[Stored dataset items]
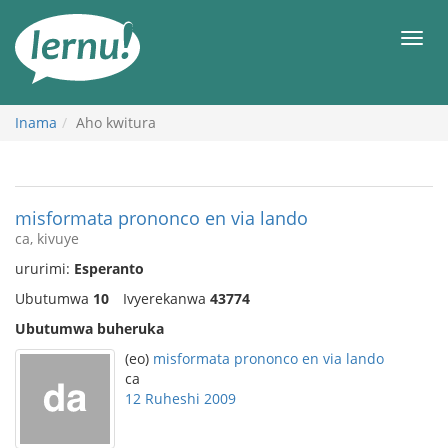
Ku
rupapuro
Urut
rw'ibirimwo
Inama
Aho kwitura
misformata prononco en via lando
ca, kivuye
ururimi:
Esperanto
Ubutumwa
10
Ivyerekanwa
43774
Ubutumwa buheruka
(eo)
misformata prononco en via lando
ca
12 Ruheshi 2009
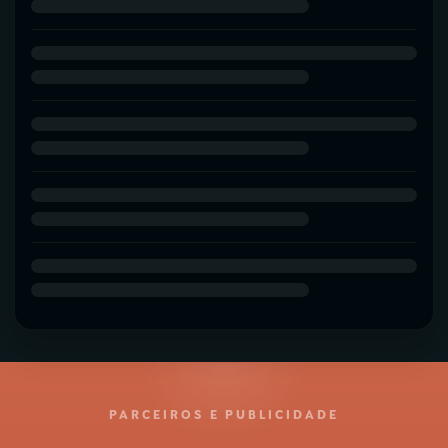
PARCEIROS E PUBLICIDADE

**TASK REQUIREMENTS**
Without altering a word, return all of the records above and leave out their pictures.

**EXERCISE RESPONSE**
Ku
rupapuro
Urut
rw'ibirimwo
Inama
Aho kwitura
misformata prononco en via lando
ca, kivuye
ururimi:
Esperanto
Ubutumwa
10
Ivyerekanwa
43774
Ubutumwa buheruka
(eo)
misformata prononco en via lando
ca
12 Ruheshi 2009
PARCEIROS E PUBLICIDADE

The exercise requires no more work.